We should not expect too much of February, the average Tweed rod catch in recent decades being remarkably consistent at or around 250 salmon for the month.
But if there is any consensus emerging about what is going on with our fish after the last 3 years, it is that the pendulum has shifted in favour of (multi sea winter) salmon, rather than grilse. It is something to do with North Atlantic sea temperatures and the AMO (the Atlantic Multi-Decadal Oscillation).
The comparatively simple hypothesis is this; the warmer the North Atlantic, the more plentiful will be the food for salmon close to home, ergo smolts and post-smolts do not have to travel far from their native UK rivers for lunch, they grow and mature quickly, and come back after one year (to spawn) as grilse.

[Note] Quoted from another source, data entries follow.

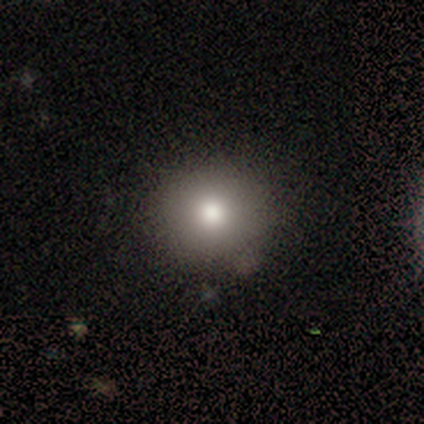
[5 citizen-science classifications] smooth-or-featured: smooth: 100% | featured or disk: 0% | star or artifact: 0%
  how-rounded: round: 80% | in between: 20% | cigar-shaped: 0%
  merging: none: 80% | minor disturbance: 20% | major disturbance: 0% | merger: 0%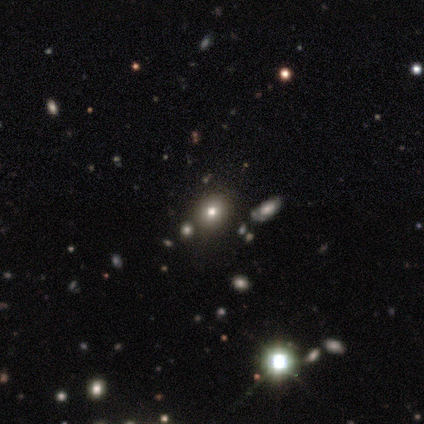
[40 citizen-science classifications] smooth_or_featured: smooth (p=0.47) [alt: star or artifact p=0.40]
how_rounded: round (p=0.63) [alt: in between p=0.32]
merging: none (p=0.88) [alt: minor disturbance p=0.08]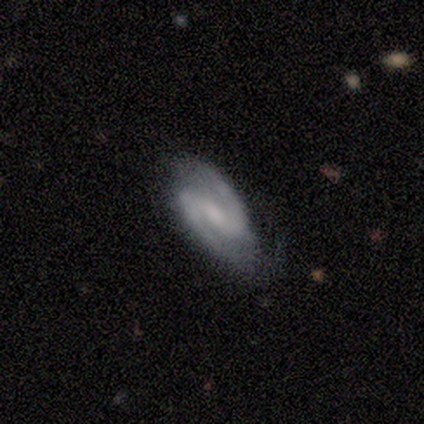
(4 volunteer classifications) Smooth or featured? featured or disk (100%)
Edge-on disk? no (100%)
Bar? weak (50%, tied with no)
Spiral arms? yes (100%)
Spiral winding? medium (75%)
Spiral arm count? 2 (100%)
Bulge size? small (50%)
Merging? none (100%)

In a cooling North Atlantic, the opposite is true. Our smolts/post-smolts not only find much less food close to home, but they have to travel 1000s of miles further. They grow slower, do not mature quick enough to return after one year as grilse, and when they are ready to come home, the travel time and distance is very much more. In short, they will (mainly) come back after 2 years as (bigger than grilse) salmon.
If you asked 100 people what is happening to North Atlantic sea temperatures, all 100 would say they are getting warmer, so indoctrinated are we by reducing Arctic sea ice and ever warmer world temperatures.
They would be wrong.
For 17 years from 1990 to 2007, the AMO saw the North Atlantic becoming ever warmer, when, quite suddenly post 2007, it started cooling, and really quite sharply. It is now, in 2016/17, very roughly the same temperature as in the 1980s. The prediction, from learned scientists and meteorologists, is that it could go on getting cooler for decades (hence the “multi” in the acronym AMO) to come.

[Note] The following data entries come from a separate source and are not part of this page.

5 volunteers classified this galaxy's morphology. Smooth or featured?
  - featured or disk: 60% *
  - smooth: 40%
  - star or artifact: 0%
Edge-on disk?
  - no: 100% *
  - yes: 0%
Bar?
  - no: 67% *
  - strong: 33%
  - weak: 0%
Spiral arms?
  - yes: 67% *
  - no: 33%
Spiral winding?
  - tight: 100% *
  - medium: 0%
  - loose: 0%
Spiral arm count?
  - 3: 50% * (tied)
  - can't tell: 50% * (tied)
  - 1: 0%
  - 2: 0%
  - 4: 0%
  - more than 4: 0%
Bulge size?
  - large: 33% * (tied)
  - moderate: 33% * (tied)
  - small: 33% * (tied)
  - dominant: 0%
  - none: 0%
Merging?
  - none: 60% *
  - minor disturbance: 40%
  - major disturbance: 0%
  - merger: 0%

So if we are to get many more salmon than grilse, what none of this tells us is when these salmon will come back. Will they come in the spring, as in the period 1920-1966, in the autumn, as in the 1970s and 1980s, or, now that we have little netting, in the summer?
Dr Ronald Campbell provides evidence from the past that the change from grilse domination to salmon domination takes longer than the other way round…….which could account for the last 3 poor years here on the Tweed ie we have lost our grilse, but not yet developed a full blown salmon run.

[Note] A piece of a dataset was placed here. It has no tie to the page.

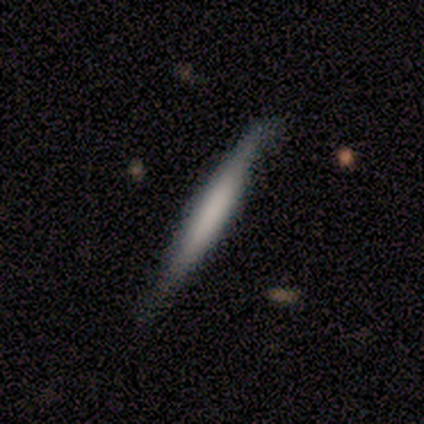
featured or disk 80%, smooth 20%, star or artifact 0%. Down the decision tree: edge-on disk — yes (75%); edge-on bulge — none (67%); merging — none (80%).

All of which is quite exciting.
Will they start coming back in greater numbers in February and March, as they did between 1920 and 1966?
Probably not, or at least there is no sign of it so far.
But, after recent surprises to established norms, it could happen.
I, for one, will be watching catch numbers, over the next few days and weeks, here on the Tweed, on the Dee and on the Tay with added interest.
Something is going on…….. we just do not yet know precisely what it is.